At the highest levels, this can mean that the well-being of communities of color is at risk, said Courtney Cuff, director of the Western Conservation Foundation, which lobbies on environmental issues.
“In D.C., people look at ethnic communities as not really having power,” Cuff said. “It can turn into a David and Goliath situation.”
Cuff was one of about 20 speakers at the Southwest Summit on Environment held at Arizona State University’s Walter Cronkite School of Journalism and Mass Communication. New America Media, an association for ethnic media outlets, sponsored the event.
Cuff said part of the lack of diversity in environmentalism comes from the movement’s early successes.
“After we got some environmental regulations in the ’70s, the movement became professionalized,” Cuff said. This effectively shut out many people of color, who are less likely to have college degrees, she said.

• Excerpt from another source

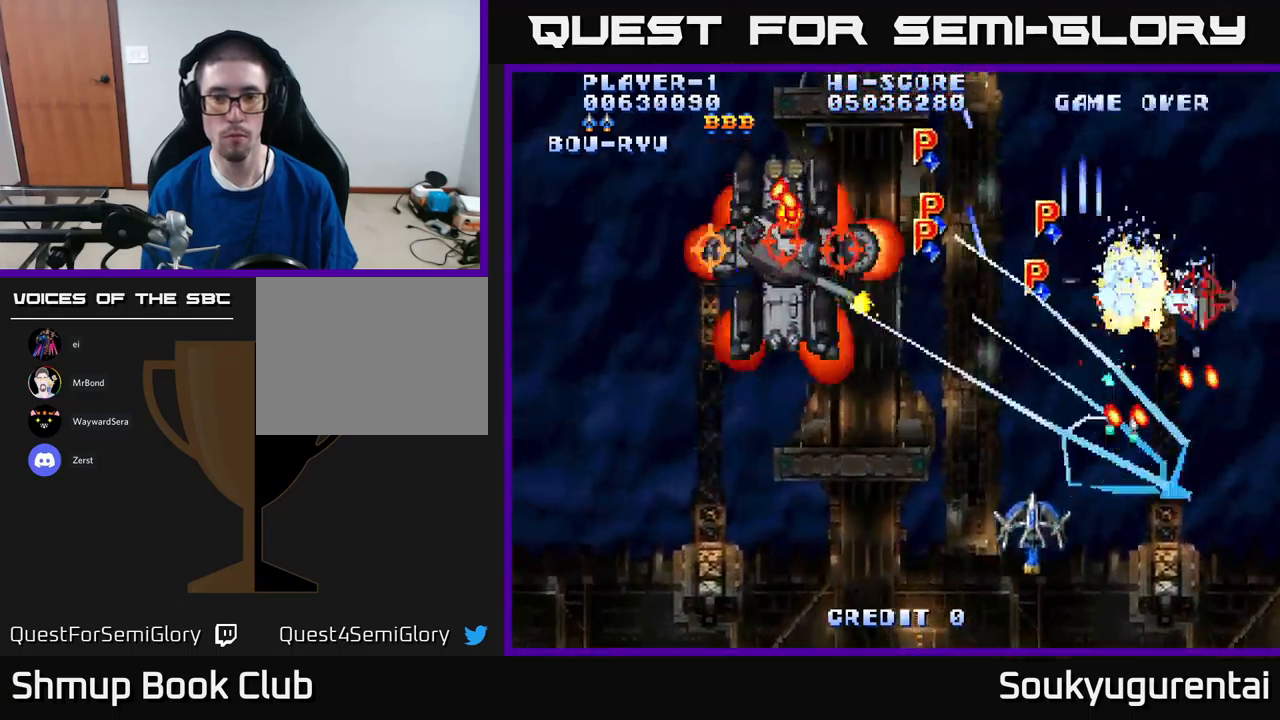
{"dt_ms": 500, "buttons": ["A", "DPAD_LEFT"], "left_stick": "center", "right_stick": "center", "events": [[167, "DPAD_DOWN", "up"]]}
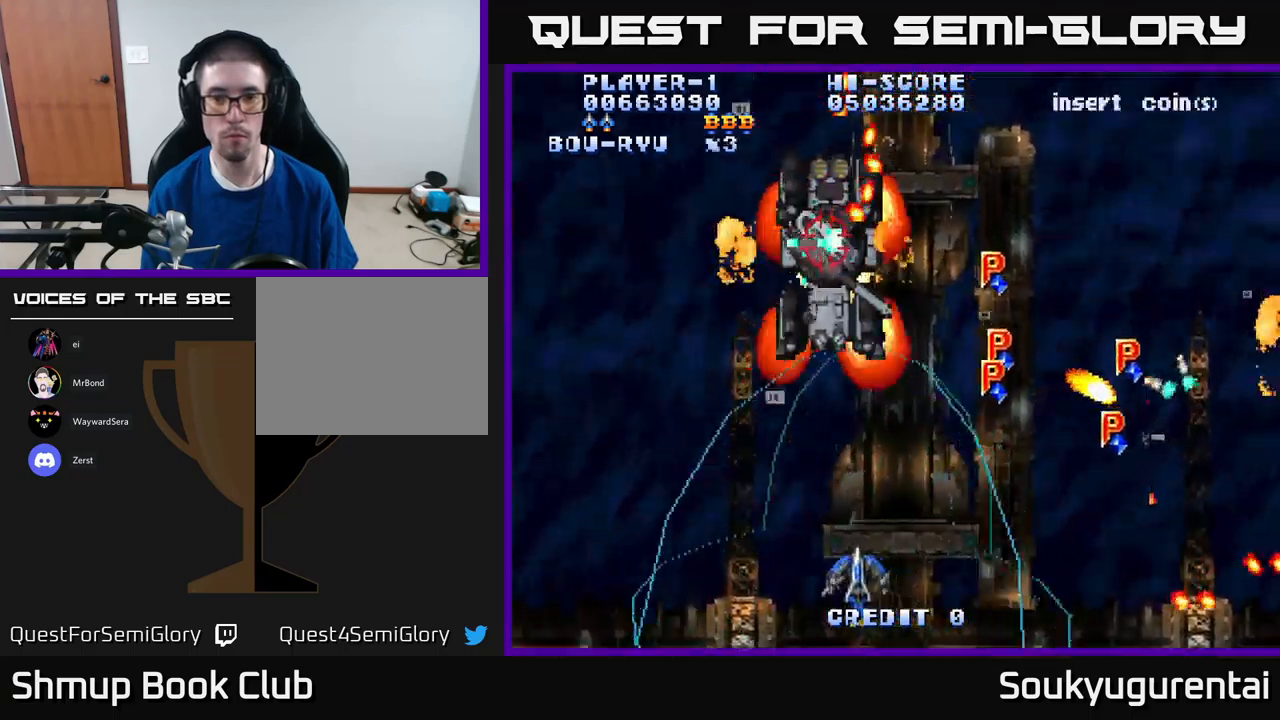
{"dt_ms": 500, "buttons": ["A", "DPAD_DOWN", "DPAD_RIGHT"], "left_stick": "center", "right_stick": "center", "events": [[100, "DPAD_UP", "down"], [167, "DPAD_LEFT", "up"], [317, "DPAD_RIGHT", "down"], [333, "DPAD_UP", "up"], [433, "DPAD_DOWN", "down"]]}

One way to remedy this is having smaller groups with environmental concerns reach out to the ethnic media, said Diana Bustamante, director of the Council for the Development of Las Colonias, which works with underdeveloped neighborhoods, also known as colonias.

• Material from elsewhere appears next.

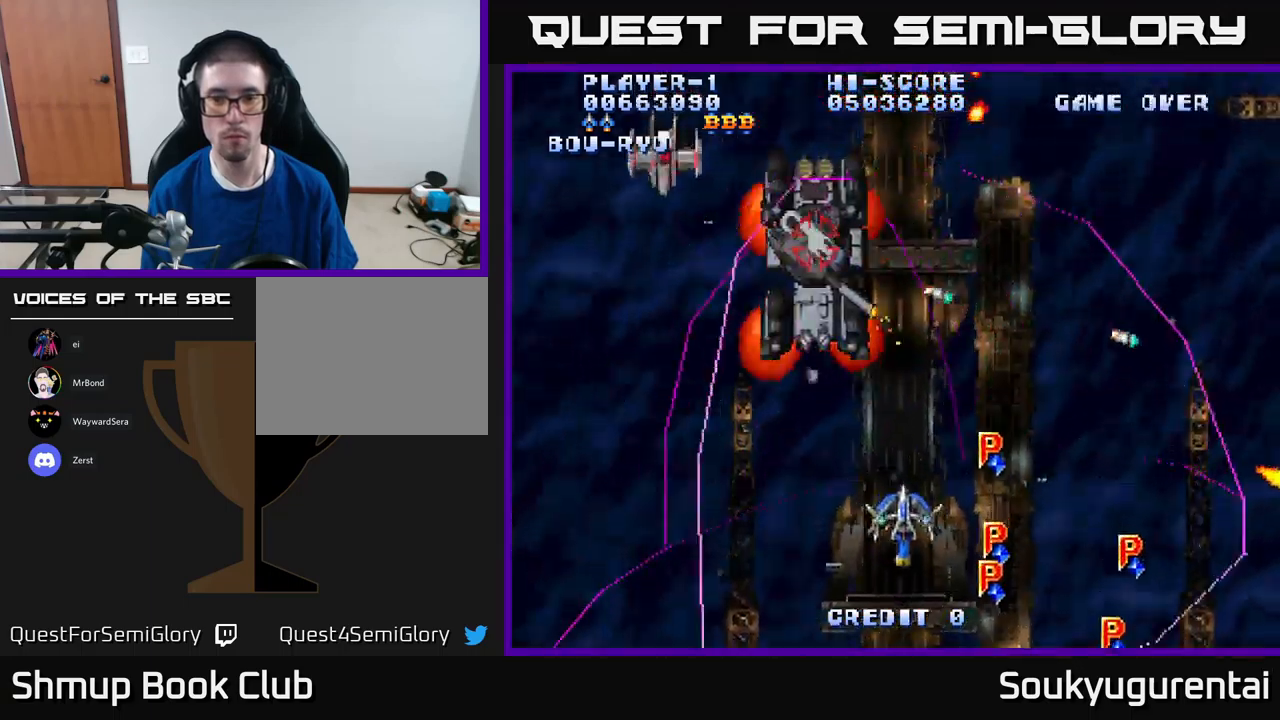
{"dt_ms": 500, "buttons": ["A", "DPAD_UP", "DPAD_LEFT"], "left_stick": "center", "right_stick": "center", "events": [[300, "DPAD_DOWN", "up"], [333, "DPAD_RIGHT", "up"], [333, "DPAD_UP", "down"], [367, "DPAD_LEFT", "down"]]}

“We need people like you to spend time with us, to help us craft our message,” Bustamante told the group of mostly newspaper and magazine editors.
Too often, journalists ignore or oversimplify complicated environmental stories, said Bustamante, whose group recently led opposition to a landfill planned next to a New Mexico colonia.

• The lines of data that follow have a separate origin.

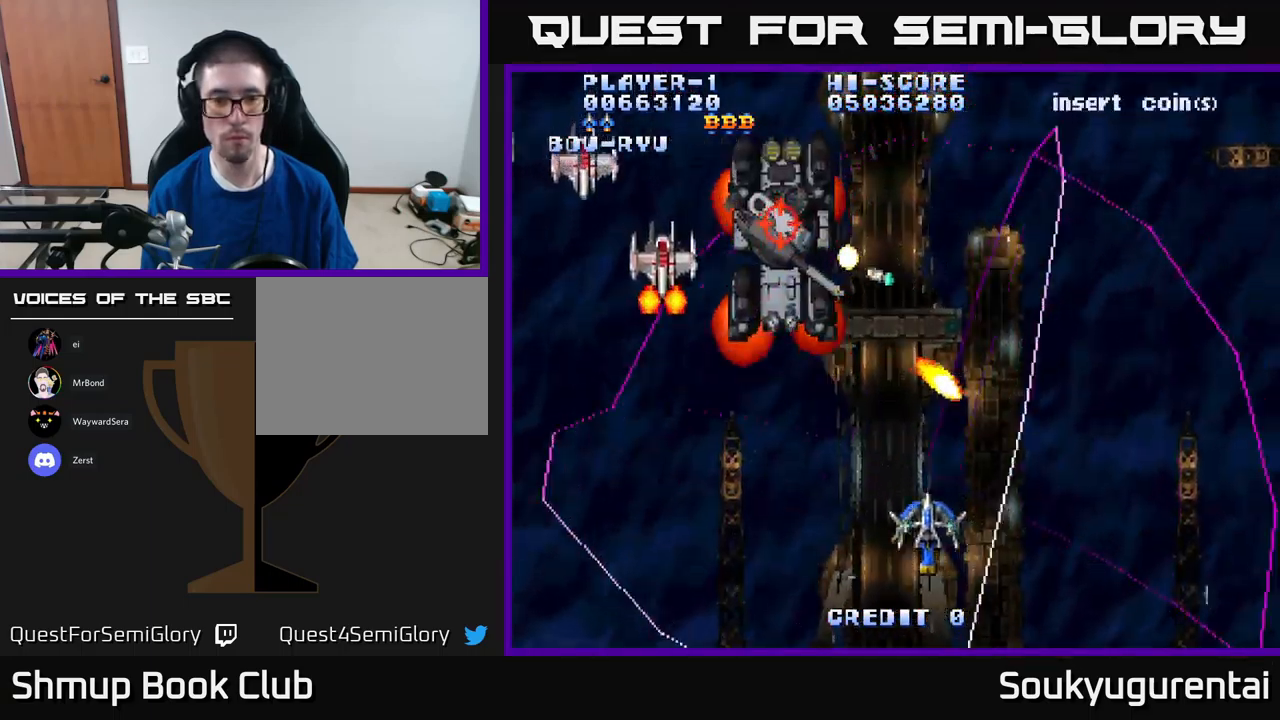
{"dt_ms": 500, "buttons": ["A", "DPAD_UP"], "left_stick": "center", "right_stick": "center", "events": [[17, "DPAD_UP", "up"], [450, "DPAD_UP", "down"], [467, "DPAD_LEFT", "up"]]}
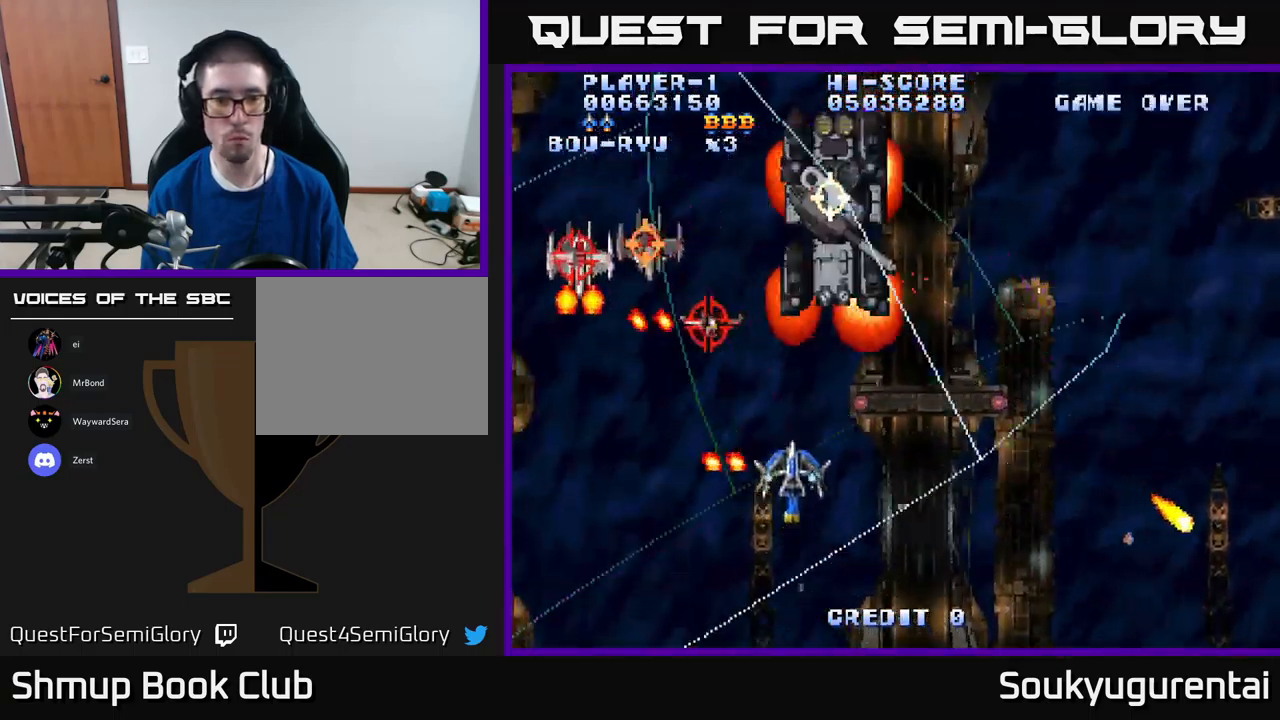
{"dt_ms": 500, "buttons": ["A", "DPAD_DOWN", "DPAD_RIGHT"], "left_stick": "center", "right_stick": "center", "events": [[83, "A", "up"], [133, "A", "down"], [167, "DPAD_UP", "up"], [200, "DPAD_DOWN", "down"], [250, "DPAD_RIGHT", "down"]]}
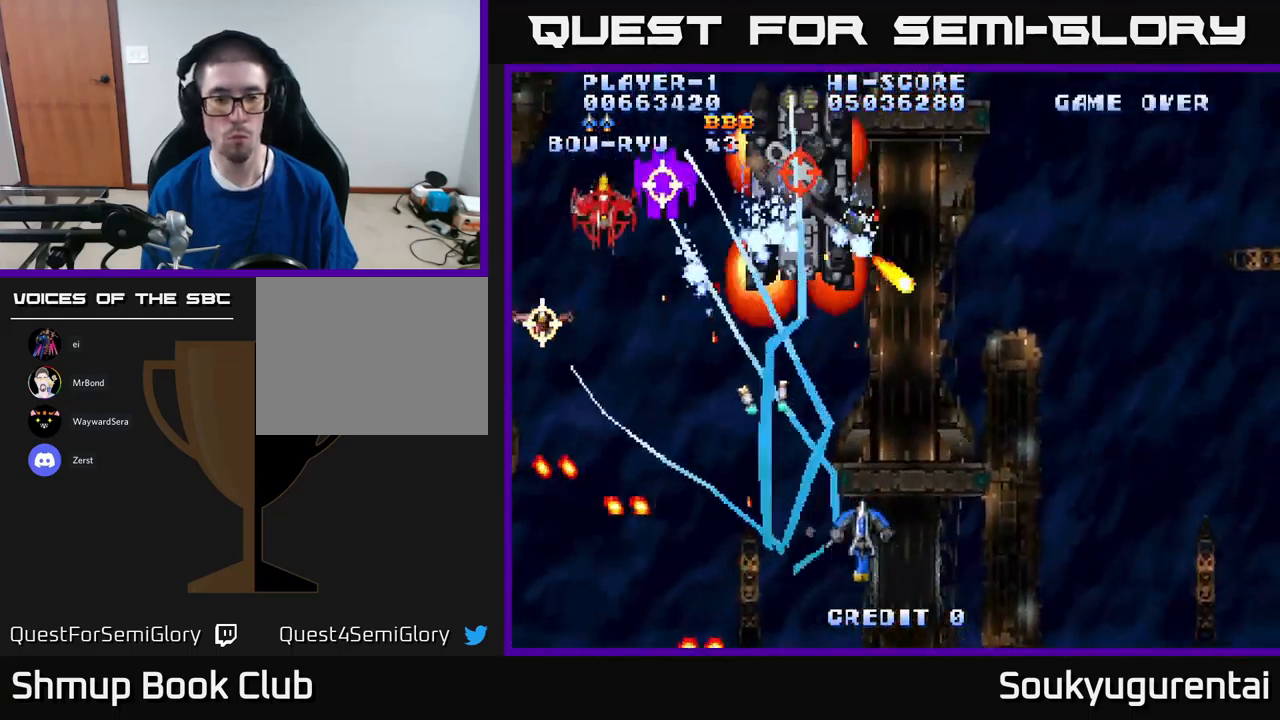
{"dt_ms": 500, "buttons": ["A", "DPAD_UP", "DPAD_LEFT"], "left_stick": "center", "right_stick": "center", "events": [[150, "DPAD_RIGHT", "up"], [233, "DPAD_DOWN", "up"], [250, "DPAD_LEFT", "down"], [333, "DPAD_UP", "down"]]}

Another way to diversify the environmental movement would be for larger groups that have more resources to support smaller ones more likely to work directly with minority groups, said Arturo Sandoval, director of the Center of Southwest Culture, which helps indigenous Latinos in the U.S. and Mexico.
“There are huge class differences that I don’t think we should bother trying to overcome,” Sandoval said. “We should just cut them a check and get the hell out of the way.”
But Cuff said environmental groups of all sizes should continue to reach out to ethnic media. Not only is the ethnic press growing, but its relationship to the audience can help attract more people to the environmental movement, she said.
“Ethnic media are not just reporting,” Cuff said. “They’re also community leaders.”